At task 310, user U1 composes a message M that has priority P1, and specifies one or more of: a priority P2, one or more terminals of user U1 (e.g., user U1's cell phone, user U1's personal computer, user U1's Blackberry®, etc.), and one or more methods of delivery (e.g., email, short message service [SMS] text message, instant messaging [IM], etc.), in well-known fashion.

At task 320, message M, along with the information specified at task 310, are transmitted to user U2, in well-known fashion.

At task 330, message M and the information specified at task 310 are received, in well-known fashion.

At task 340, user U2 initiates the process of composing a response to message M (e.g., clicking on a “reply” button in a graphical user interface [GUI], etc.), in well-known fashion.

At task 350, the response is forced to have priority P2 (if priority P2 was specified), to be directed to the specified terminal(s) of user U1 (if so specified), and to be designated for delivery in accordance with the specified method(s) (if so specified).

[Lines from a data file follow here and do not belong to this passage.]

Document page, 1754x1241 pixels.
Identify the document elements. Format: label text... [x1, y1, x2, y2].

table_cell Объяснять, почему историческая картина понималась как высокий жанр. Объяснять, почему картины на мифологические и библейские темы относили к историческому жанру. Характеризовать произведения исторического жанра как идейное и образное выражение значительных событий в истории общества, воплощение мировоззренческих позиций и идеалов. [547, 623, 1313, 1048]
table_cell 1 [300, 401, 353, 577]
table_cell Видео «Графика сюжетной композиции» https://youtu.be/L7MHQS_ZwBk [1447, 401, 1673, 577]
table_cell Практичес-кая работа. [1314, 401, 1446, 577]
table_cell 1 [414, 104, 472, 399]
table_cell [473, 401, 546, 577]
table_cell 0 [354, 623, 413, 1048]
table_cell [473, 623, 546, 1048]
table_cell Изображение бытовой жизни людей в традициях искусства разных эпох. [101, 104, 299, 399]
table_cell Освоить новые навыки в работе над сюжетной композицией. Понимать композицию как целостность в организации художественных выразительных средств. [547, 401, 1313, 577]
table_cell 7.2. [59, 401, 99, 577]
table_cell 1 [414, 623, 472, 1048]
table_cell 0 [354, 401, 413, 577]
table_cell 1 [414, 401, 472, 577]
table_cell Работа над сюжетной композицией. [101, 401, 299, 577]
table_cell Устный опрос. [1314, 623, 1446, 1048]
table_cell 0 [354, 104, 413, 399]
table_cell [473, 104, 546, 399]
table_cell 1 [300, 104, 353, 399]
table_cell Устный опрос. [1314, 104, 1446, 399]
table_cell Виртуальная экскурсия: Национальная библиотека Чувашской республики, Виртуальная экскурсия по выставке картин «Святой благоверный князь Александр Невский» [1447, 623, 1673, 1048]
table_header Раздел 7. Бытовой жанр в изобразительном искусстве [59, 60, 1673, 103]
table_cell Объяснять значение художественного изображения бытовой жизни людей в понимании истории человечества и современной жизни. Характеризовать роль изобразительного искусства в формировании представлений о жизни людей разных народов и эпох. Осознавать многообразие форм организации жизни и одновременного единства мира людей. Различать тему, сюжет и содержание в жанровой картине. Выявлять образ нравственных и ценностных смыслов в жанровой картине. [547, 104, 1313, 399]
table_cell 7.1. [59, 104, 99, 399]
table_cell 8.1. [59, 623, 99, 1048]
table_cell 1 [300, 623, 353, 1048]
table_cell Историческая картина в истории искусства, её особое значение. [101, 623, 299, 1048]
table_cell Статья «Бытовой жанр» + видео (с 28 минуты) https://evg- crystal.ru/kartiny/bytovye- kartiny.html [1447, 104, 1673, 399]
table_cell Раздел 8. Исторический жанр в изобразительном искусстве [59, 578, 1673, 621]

In accordance with the illustrative embodiment, this forcing is accomplished via the graphical user interface (GUI) mechanism described above and with respect to FIGS. 1 and 2. As will be appreciated by those skilled in the art, some other embodiments of the present invention might achieve this result via an alternative technique, and it will be clear to those skilled in the art, after reading this disclosure, how to make and use such embodiments of the present invention.

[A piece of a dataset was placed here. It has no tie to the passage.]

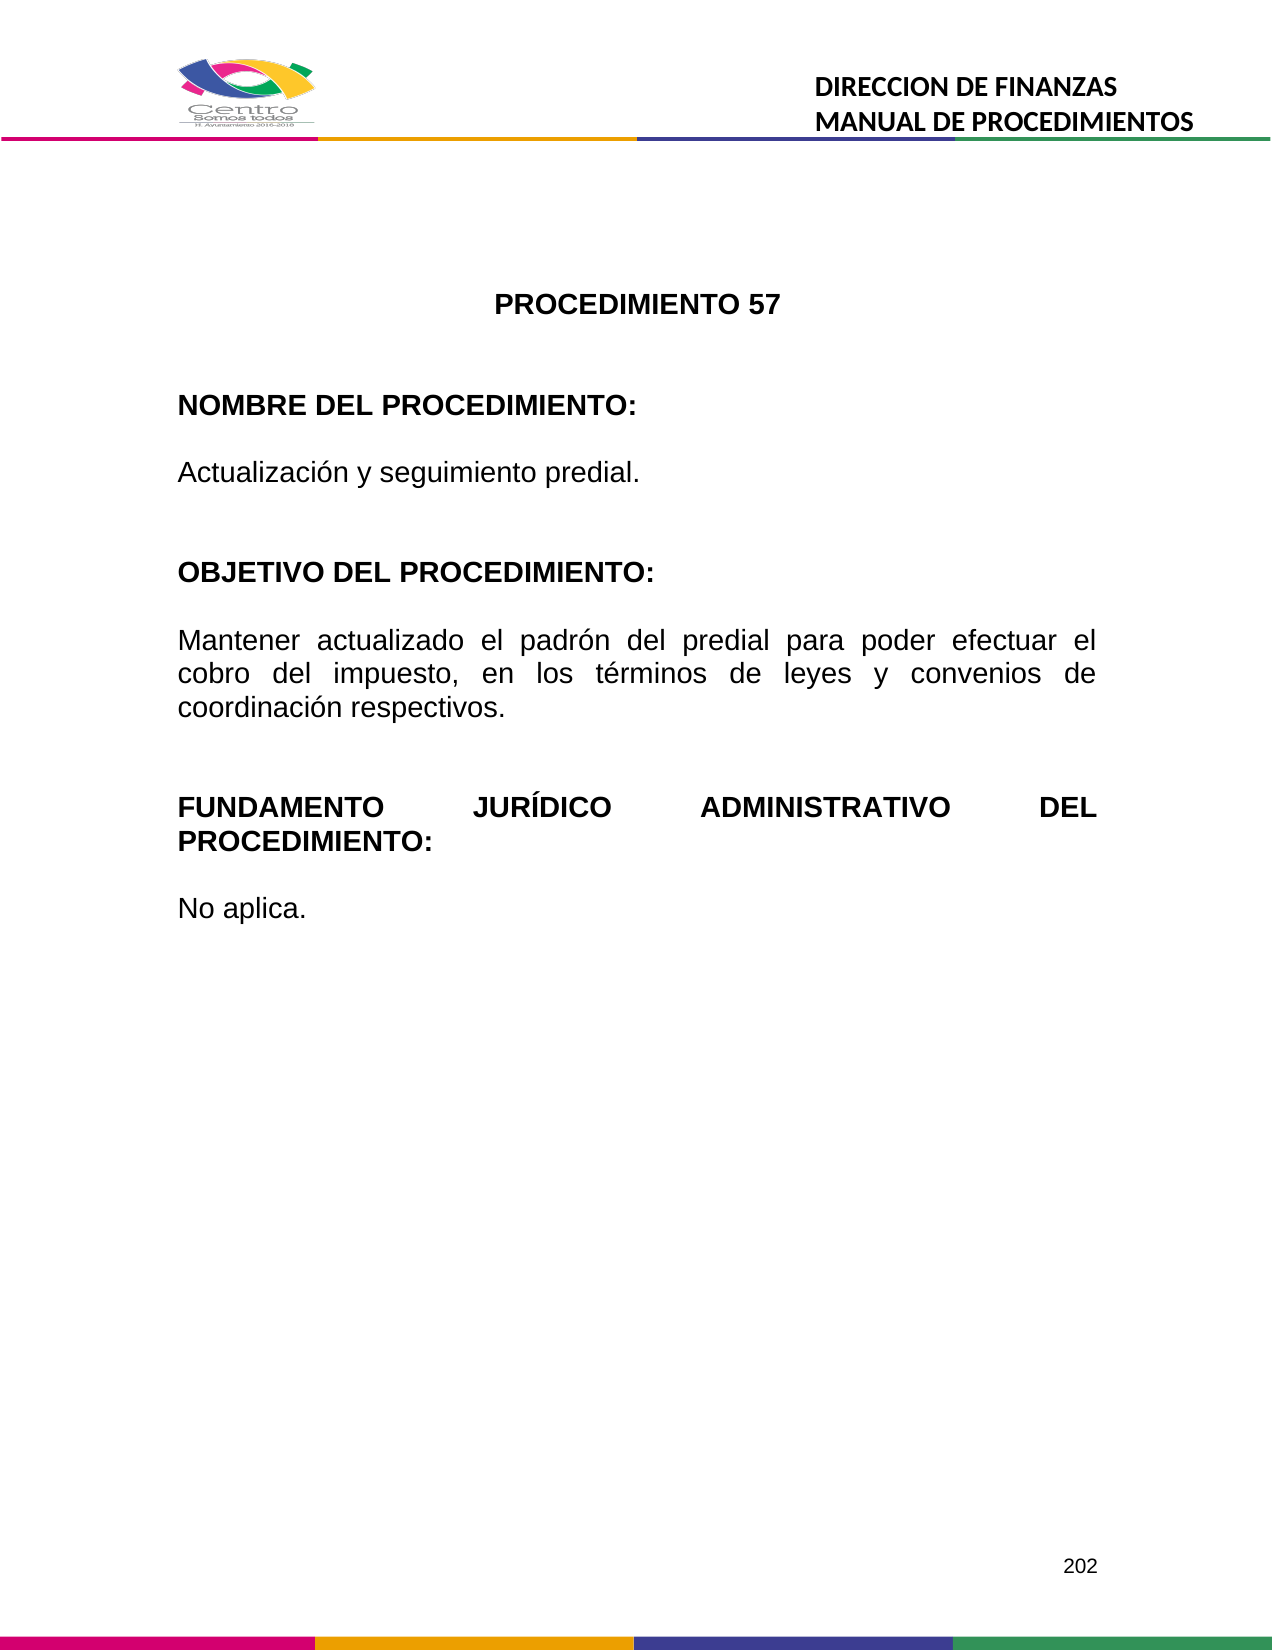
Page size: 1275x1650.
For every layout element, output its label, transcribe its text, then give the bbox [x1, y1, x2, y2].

At task 360, the response is transmitted to the specified terminal(s) of user U1 in accordance with the specified delivery method(s), in well-known fashion.

It is to be understood that the disclosure teaches just one example of the illustrative embodiment and that many variations of the invention can easily be devised by those skilled in the art after reading this disclosure and that the scope of the present invention is to be determined by the following claims.